NASA supplied the missing piece of information in the form of the Shuttle Radar Topography Mission. During 11 days of low orbit around the Earth, SRT mapped most of the earth’s ground features. These detailed images provided clues as to where groundwater might be found.

Since 2004, the WATEX diving rod has discovered new sources of water in places including Chad, Afghanistan, Angola, Sudan and Texas as well as Kenya. In the 2015 Spinoff report, Gachet expressed his pride in the Kenya discovery.

“Discovering a little water brings war,” he said, “but discovering a lot of water can bring peace, because everyone can share it.”

Finding the human heartbeat

When a 7.8 magnitude earthquake struck Nepal in 2015, four men survived thanks to NASA technology that allows rescue workers to detect heartbeats through noise, rubble, dirt, snow, and just about any physical obstacle.

NASA’s Jet Propulsion Laboratory began developing the technology at the request of the US Federal Emergency Management Agency. The agency wanted a way to find human heartbeats beneath collapsed buildings.

NASA scientists created a scanner that sends a low-powered microwave signal—about one-thousandth of a cellphone’s output—down into rubble. Changes in the reflections of those signals, caused by human heartbeats or breathing, make it possible to locate survivors.

The prototype of the device, Finding Individuals for Disaster and Emergency Response, or FINDER, fits into a container the size of a carry-on suitcase and weighs about 20 pounds. FINDER collects motion data for 30 seconds every 10 to 20 feet, and then analyzes it using a logarithm to determine whether a person is in that area. The search follows the same grid patter used by human and canine rescue teams.

The device is programmed to take a picture of each scanned location to correspond with GPS coordinates.
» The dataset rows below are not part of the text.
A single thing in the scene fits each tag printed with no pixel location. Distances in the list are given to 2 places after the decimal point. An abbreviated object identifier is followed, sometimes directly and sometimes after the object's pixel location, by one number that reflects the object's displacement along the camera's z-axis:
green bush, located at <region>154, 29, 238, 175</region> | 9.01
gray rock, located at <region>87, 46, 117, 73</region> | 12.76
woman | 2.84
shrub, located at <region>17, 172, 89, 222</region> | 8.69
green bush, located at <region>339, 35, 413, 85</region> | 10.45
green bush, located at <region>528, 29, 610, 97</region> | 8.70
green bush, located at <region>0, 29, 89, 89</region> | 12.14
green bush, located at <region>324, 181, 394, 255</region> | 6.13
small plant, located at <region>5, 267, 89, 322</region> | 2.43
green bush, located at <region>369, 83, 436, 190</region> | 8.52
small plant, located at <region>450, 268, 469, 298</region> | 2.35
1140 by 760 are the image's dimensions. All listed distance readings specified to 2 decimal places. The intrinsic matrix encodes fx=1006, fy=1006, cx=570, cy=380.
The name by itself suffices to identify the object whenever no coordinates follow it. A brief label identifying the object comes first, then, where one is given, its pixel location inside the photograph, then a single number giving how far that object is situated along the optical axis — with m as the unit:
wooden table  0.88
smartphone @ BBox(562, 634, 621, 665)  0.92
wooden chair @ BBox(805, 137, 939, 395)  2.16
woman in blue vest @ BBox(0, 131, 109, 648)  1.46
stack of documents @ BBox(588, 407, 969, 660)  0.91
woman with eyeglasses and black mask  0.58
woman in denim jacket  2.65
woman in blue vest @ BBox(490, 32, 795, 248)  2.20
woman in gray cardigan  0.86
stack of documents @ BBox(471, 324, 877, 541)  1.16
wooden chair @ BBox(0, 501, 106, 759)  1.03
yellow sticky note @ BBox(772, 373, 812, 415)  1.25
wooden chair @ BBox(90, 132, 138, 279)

All of this data can then be transferred to a search grid. It can detect multiple heartbeats under 30 feet of rubble in the rain, at night and underwater. It can even distinguish between human and animal heartbeats.

Fieldwork helped NASA researchers determine how to include FINDER into the search and rescue process.

“We worked with the Virginia Task Force One at the Fairfax County Fire Department training center,” says Jim Lux, who worked on the project at the Jet Propulsion Laboratory in Pasadena, California. “We learned how searchers work. There’s a difference between detecting and locating a victim.”

A needle locator in Earth’s haystack

Movies and dramatic real-life rescues have made it seem almost easy to locate distress signals. Anyone who goes trekking in the Gobi Desert or hiking the Appalachian Trail can be found, right? Thanks to NASA’s partnership with 41 other countries, however, the answer is yes.

The agency’s Search and Rescue Satellite Aided Tracking system enables distress signals from personal locator beacons to be sent to satellites in low-Earth orbit (180-2,000 km above the earth), connecting longitude and latitude coordinates and transmitting them to ground stations. The stations then distribute signal positions and other useful data to rescue centers so they can dispatch help.

There are still some hiccups to overcome. The process takes up to two hours, and the coordinates aren’t precise. Right now, multiple countries are developing technology to upgrade the system to include satellites in middle-Earth orbit (2,000-37,580 km above the earth). These improvements will be “a game changer” in pinpointing the search radius, says Lisa Mazzuca, NASA search and rescue mission manager.

“Once the program transitions to [middle-Earth orbit] spacecraft, the detection and location of a beacon will be nearly instantaneous anywhere on Earth,” she says.

The 2012 test of NASA’s first prototype proved that the new beacon technology could locate the signal within 1 km (0.6 miles) accuracy after the first burst, with accuracy improving to about 100 meters (328 feet) after 30 minutes. A current beacon has an accuracy of approximately 1 km after 30 minutes.

Over 1 million registered beacons are in use worldwide, and NASA plans to increase the number of satellites in circulation from 12 to 23 after the upgrade. So far, the beacons have already saved the lives of more than 35,000 people.